N. Scott Momaday: The Cultural and Literary Background. Matthias Schubnell. Norman: U of Oklahoma P, 1985.

 On "The Burning"

Kenneth Lincoln

. . . The tenets of impressionistic painting and mythic shading govern here; varying angles of light and shadow tonalize objects, known more as presences that material things, through the hours and over seasons. . . . With a common strangeness Momaday scallops thin, hesitant lines, poised for revelation, surviving on small truths. By its ending, "The Burning" records a careful diminished attention:

And in the foreground the fields were fixed in fire,
And the flames flowered in our flesh.

The lines strain in parallelisms, alliterations, rhymes, and near rhymes. The epigrammatic form almost erases the visceral world, as the poet's apprenticeship with nineteenth-century verse filters through: Frederick Tuckerman's minutiae, Emily Dickinson's shy touch, and Winter's insisting on the crystallization of common things through aesthetic form. (97-98)
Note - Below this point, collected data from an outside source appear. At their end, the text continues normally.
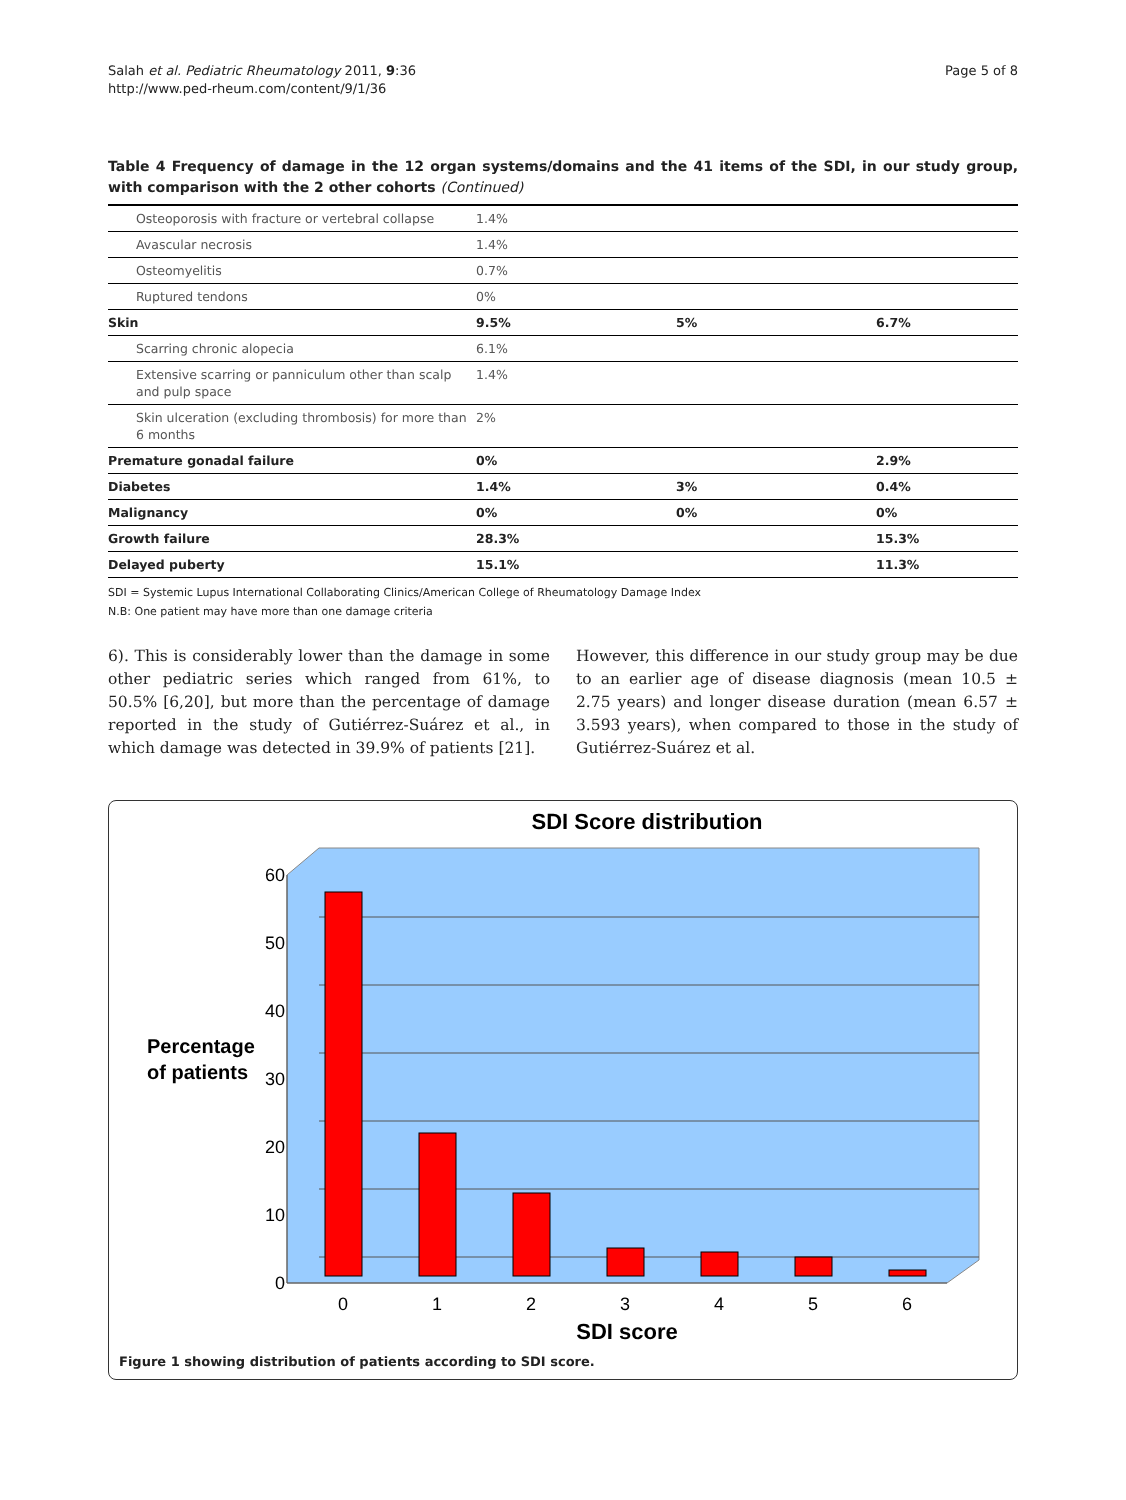Salah et al. Pediatric Rheumatology 2011, 9:36
http://www.ped-rheum.com/content/9/1/36
Page 5 of 8
Table 4 Frequency of damage in the 12 organ systems/domains and the 41 items of the SDI, in our study group, with comparison with the 2 other cohorts (Continued)
| Osteoporosis with fracture or vertebral collapse | 1.4% | | |
| Avascular necrosis | 1.4% | | |
| Osteomyelitis | 0.7% | | |
| Ruptured tendons | 0% | | |
| Skin | 9.5% | 5% | 6.7% |
| Scarring chronic alopecia | 6.1% | | |
| Extensive scarring or panniculum other than scalp and pulp space | 1.4% | | |
| Skin ulceration (excluding thrombosis) for more than 6 months | 2% | | |
| Premature gonadal failure | 0% | | 2.9% |
| Diabetes | 1.4% | 3% | 0.4% |
| Malignancy | 0% | 0% | 0% |
| Growth failure | 28.3% | | 15.3% |
| Delayed puberty | 15.1% | | 11.3% |
SDI = Systemic Lupus International Collaborating Clinics/American College of Rheumatology Damage Index
N.B: One patient may have more than one damage criteria
6). This is considerably lower than the damage in some other pediatric series which ranged from 61%, to 50.5% [6,20], but more than the percentage of damage reported in the study of Gutiérrez-Suárez et al., in which damage was detected in 39.9% of patients [21].
However, this difference in our study group may be due to an earlier age of disease diagnosis (mean 10.5 ± 2.75 years) and longer disease duration (mean 6.57 ± 3.593 years), when compared to those in the study of Gutiérrez-Suárez et al.
SDI Score distribution
60
50
40
30
20
10
0
Percentage
of patients
0
1
2
3
4
5
6
SDI score
Figure 1 showing distribution of patients according to SDI score.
Native American Renaissance. Kenneth Lincoln. Berkeley: U of California P, 1983.

 On "The Shield That Came Back"

Howard Meredith

In the Presence of the Sun, a collection of poetry, stories, and visual-art pieces, presents a set of individual works that define Scott Momaday's style, from his early period and to more recent times, as well as his visual expression in still lifes and figure studies. . . .

. . . Dream images recur throughout but are ever more powerfully expressed in the stories [or prose poems] and drawings entitled "In the Presence of the Sun: A gathering of Shields." The expression of dreams, visions, and natural events finds unity in the power of the special medicine of these words. Momaday explains through allegory, to those who are prepared to listen, the nature of medicine power and the miracle of the Kiowa mind-set, which extends beyond the dualism and the adversarial nature of Western dialogue to provide for personal understanding and empathy within the unity of creation. He indicates a path through which the individual can move to become one with the universal mind and spirit. (650)

[Review of In the Presence of the Sun, 1992] Howard Meredith. World Literature Today 67 (1993): 650.